Hunting high and low: Disentangling primordial and late-time non-Gaussianity with cosmic densities in spheres

TL;DR

This paper develops an analytical framework using large deviation statistics and spherical collapse dynamics to disentangle primordial non-Gaussianity from late-time effects in cosmic density data, validated against simulations.

Contribution

It introduces a novel analytical approach to separate primordial non-Gaussian signals from late-time effects using densities in spheres, extending bias concepts to underdense regions.

Findings

Analytical formulas agree within 2% with simulations for local non-Gaussianity with $f_{NL}$ between -100 and 100.

The formalism is valid for densities in [0.5,3] and scales of 15 Mpc/h down to redshift 0.35.

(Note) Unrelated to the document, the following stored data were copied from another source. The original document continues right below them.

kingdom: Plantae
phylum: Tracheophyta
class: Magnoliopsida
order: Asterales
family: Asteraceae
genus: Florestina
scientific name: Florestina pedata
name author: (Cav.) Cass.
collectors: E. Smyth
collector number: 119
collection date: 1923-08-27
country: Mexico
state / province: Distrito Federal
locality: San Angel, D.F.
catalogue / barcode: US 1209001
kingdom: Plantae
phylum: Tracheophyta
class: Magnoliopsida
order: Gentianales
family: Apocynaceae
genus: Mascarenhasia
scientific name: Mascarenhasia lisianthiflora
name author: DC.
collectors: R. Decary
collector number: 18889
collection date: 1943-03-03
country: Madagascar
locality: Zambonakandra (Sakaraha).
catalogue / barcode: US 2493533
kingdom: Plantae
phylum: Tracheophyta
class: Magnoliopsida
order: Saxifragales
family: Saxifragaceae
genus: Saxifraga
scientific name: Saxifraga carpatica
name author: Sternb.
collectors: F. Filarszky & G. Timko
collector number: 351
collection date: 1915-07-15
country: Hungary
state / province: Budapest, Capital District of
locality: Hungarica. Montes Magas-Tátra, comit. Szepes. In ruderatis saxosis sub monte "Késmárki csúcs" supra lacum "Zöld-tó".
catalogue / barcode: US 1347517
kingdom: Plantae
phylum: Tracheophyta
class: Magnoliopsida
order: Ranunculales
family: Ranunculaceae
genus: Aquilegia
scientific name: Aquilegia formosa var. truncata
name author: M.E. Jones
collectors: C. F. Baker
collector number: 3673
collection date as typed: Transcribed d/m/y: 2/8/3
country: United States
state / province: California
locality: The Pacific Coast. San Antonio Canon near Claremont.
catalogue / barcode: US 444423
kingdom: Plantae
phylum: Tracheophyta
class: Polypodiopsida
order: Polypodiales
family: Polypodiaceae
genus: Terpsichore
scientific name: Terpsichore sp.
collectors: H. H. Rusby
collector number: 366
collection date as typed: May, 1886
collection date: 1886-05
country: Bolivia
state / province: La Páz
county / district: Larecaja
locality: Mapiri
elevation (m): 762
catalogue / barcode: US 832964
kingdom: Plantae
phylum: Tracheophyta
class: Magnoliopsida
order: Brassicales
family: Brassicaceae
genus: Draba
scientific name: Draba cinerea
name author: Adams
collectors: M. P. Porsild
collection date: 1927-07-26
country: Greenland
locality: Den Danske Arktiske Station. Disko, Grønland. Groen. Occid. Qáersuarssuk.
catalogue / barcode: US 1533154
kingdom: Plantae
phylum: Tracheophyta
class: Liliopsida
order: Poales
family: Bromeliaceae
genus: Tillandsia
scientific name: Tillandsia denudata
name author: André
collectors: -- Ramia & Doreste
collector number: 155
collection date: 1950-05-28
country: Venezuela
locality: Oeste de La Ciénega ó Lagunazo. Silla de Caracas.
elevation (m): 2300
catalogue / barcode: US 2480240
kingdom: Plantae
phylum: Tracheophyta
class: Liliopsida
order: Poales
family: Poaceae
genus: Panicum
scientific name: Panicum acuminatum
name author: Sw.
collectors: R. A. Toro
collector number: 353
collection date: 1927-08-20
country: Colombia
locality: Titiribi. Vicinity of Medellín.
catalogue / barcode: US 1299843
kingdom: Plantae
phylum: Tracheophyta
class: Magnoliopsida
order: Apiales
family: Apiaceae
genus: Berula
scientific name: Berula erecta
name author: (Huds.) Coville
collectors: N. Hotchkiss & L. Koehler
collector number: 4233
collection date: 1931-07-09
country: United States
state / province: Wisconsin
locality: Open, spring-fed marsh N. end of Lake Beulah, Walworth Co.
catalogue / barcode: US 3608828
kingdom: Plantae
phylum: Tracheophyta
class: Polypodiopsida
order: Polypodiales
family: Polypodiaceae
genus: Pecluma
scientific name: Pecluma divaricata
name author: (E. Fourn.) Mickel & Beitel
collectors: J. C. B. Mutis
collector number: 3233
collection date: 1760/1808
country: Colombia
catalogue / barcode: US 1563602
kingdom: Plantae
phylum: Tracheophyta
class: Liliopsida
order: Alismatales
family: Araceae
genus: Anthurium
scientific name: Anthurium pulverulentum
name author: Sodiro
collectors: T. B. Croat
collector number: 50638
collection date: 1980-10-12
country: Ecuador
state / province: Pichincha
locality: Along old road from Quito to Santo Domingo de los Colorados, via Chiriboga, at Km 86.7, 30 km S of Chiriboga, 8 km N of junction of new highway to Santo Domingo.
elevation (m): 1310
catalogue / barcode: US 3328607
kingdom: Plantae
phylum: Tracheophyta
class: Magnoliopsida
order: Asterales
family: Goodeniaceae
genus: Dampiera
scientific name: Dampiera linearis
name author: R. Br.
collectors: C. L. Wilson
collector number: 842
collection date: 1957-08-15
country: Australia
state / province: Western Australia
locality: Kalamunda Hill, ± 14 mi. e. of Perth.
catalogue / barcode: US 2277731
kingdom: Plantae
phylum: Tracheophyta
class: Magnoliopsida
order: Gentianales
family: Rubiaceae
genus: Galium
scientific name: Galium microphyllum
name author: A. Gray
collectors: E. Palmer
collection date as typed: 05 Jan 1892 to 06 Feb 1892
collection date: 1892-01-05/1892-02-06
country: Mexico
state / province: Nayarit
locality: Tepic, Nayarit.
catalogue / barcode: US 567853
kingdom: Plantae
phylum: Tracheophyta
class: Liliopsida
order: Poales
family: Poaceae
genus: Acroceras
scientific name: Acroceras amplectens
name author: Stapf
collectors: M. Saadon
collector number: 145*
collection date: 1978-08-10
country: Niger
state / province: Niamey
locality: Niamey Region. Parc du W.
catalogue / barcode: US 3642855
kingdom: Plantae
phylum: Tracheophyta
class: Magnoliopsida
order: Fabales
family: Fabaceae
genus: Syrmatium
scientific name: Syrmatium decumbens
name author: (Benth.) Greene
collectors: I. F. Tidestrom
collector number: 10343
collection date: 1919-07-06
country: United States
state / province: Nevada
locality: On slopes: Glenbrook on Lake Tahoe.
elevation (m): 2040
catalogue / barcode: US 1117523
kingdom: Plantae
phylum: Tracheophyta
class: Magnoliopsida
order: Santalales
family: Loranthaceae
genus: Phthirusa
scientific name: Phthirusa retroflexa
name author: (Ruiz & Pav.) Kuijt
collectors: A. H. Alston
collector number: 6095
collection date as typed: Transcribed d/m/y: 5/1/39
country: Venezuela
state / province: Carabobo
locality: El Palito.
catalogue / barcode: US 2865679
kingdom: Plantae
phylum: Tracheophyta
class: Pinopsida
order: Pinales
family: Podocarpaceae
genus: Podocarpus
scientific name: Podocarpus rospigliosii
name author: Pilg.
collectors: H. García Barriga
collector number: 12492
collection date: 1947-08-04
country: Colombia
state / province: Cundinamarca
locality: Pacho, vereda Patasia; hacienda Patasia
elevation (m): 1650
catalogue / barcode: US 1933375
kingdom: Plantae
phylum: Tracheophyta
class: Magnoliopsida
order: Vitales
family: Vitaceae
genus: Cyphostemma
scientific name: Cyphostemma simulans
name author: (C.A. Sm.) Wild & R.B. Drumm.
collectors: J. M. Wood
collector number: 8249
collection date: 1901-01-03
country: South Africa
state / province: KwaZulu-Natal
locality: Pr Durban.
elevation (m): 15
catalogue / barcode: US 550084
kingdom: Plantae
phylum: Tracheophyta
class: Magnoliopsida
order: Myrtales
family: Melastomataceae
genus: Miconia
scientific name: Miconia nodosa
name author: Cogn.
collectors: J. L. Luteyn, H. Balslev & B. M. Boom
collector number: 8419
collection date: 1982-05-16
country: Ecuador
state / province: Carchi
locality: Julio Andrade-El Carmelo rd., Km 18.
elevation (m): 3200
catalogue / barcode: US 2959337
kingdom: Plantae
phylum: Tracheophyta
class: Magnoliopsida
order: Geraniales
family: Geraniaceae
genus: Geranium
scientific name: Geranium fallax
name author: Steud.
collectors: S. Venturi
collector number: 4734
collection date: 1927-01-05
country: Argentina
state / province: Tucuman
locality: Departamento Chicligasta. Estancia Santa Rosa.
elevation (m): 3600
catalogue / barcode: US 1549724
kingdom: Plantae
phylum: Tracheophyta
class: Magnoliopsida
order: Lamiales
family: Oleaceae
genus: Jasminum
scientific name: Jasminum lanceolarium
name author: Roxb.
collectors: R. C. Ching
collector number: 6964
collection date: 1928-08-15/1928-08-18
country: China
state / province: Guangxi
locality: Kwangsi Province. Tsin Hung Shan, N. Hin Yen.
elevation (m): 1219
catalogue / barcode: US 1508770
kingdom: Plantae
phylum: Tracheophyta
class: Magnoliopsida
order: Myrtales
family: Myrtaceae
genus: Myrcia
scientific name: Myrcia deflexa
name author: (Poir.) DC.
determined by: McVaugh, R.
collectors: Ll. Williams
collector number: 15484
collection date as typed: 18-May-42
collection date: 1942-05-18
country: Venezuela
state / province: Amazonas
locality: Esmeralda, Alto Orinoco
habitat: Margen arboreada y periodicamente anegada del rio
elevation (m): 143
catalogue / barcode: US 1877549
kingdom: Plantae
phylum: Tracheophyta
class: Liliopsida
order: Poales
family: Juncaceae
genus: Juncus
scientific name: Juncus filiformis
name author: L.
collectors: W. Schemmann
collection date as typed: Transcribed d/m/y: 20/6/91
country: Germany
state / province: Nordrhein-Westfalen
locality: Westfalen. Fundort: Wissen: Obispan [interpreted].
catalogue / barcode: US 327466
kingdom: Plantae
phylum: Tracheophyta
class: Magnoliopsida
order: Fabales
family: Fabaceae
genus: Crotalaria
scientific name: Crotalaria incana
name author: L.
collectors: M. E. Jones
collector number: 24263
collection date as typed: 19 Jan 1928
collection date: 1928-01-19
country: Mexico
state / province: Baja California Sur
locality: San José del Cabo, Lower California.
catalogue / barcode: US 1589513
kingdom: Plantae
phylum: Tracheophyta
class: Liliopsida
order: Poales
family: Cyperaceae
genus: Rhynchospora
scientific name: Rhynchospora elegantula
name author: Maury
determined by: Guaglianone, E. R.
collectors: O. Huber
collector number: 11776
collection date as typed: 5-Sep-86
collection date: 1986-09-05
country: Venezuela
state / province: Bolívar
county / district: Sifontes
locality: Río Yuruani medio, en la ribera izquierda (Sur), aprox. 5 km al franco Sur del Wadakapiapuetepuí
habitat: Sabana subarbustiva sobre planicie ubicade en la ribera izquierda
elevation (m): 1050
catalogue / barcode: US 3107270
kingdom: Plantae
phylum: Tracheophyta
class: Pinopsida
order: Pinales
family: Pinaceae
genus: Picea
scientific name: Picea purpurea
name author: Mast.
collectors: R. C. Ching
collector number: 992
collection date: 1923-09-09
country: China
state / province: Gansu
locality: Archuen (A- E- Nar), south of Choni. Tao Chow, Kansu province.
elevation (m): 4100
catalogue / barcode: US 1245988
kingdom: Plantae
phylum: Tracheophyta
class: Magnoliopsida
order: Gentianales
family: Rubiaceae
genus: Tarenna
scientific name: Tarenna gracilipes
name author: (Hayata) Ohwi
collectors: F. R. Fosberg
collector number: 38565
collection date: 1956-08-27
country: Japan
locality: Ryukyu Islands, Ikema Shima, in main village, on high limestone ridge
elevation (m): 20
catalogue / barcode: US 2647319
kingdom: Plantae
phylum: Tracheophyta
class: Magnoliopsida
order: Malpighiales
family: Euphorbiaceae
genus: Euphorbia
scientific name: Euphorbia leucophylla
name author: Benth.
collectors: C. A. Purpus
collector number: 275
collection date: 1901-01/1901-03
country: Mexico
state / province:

Estimators for $\sigma_8$ and $f_{NL}$ are validated for joint likelihood analysis.

Abstract

Non-Gaussianities of dynamical origin are disentangled from primordial ones using the formalism of large deviation statistics with spherical collapse dynamics. This is achieved by relying on accurate analytical predictions for the one-point probability distribution function (PDF) and the two-point clustering of spherically-averaged cosmic densities (sphere bias). Sphere bias extends the idea of halo bias to intermediate density environments and voids as underdense regions. In the presence of primordial non-Gaussianity, sphere bias displays a strong scale dependence relevant for both high and low density regions, which is predicted analytically. The statistics of densities in spheres are built to model primordial non-Gaussianity via an initial skewness with a scale-dependence that depends on the bispectrum of the underlying model. The analytical formulas with the measured nonlinear dark matter variance as input are successfully tested against numerical simulations. For local non-Gaussianity with a range from $f_{\rm NL}=-100$ to $+100$ they are found to agree within 2\% or better for densities $\rho\in[0.5,3]$ in spheres of radius 15 Mpc$/h$ down to $z=0.35$. The validity of the large deviation statistics formalism is thereby established for all observationally relevant local-type departures from perfectly Gaussian initial conditions. The corresponding estimators for the amplitude of the nonlinear variance $\sigma_8$ and primordial skewness $f_{\rm NL}$ are validated using a fiducial joint maximum likelihood experiment. The influence of observational effects and the prospects for a future detection of primordial non-Gaussianity from joint one- and two-point densities-in-spheres statistics are discussed.